Free Anna Delvey!
No one deserves riches, and yet we all do. This moral puzzle is key to our love for Anna Delvey, the con artist and “fake German heiress” who is the subject of Netflix’s flawed but irresistible series Inventing Anna.

Fake German heiress Anna Sorokin is led away after being sentenced in Manhattan Supreme Court on May 9, 2019. (TIMOTHY A. CLARY/AFP via Getty Images)
In the Netflix series Inventing Anna, just after a magazine publishes the dramatic story of Anna Sorokin’s impressive fraud, a woman walks out of a store wearing a T-shirt that says “Fake German Heiress.” Because who wouldn’t want to be a fake German heiress?

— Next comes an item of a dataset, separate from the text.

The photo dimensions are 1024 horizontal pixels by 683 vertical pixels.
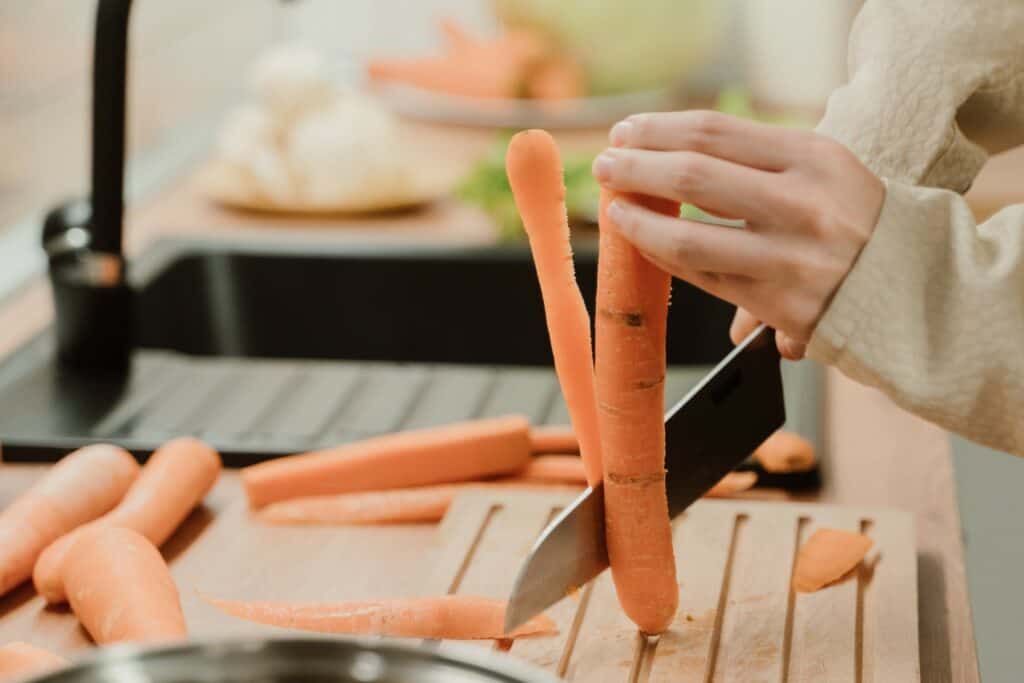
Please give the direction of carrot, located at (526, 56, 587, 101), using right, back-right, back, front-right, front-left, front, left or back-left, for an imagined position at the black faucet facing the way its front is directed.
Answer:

The moment captures instantly the amusement and admiration behind the public response to this real-life story. Inventing Anna, a lightly fictionalized TV series based on Jessica Pressler’s long New York magazine cover story, chronicles the rise and fall of Anna Delvey, née Anna Sorokin, a young middle-class, Russian-born woman who pretended to be a German heiress and lived large for about four years, hobnobbing with Manhattan’s rich and famous. She was even taken seriously as a client by major banks and hedge funds, including a fund called Fortress.
Inventing Anna features some of the best clothes ever seen in a TV series, better even than Sex and the City. The even bigger source of delight here, however, is Anna Delvey’s chutzpah. She steals a private jet. She uses a real heiress’s yacht without permission. She stays in some of New York’s fanciest hotels without paying.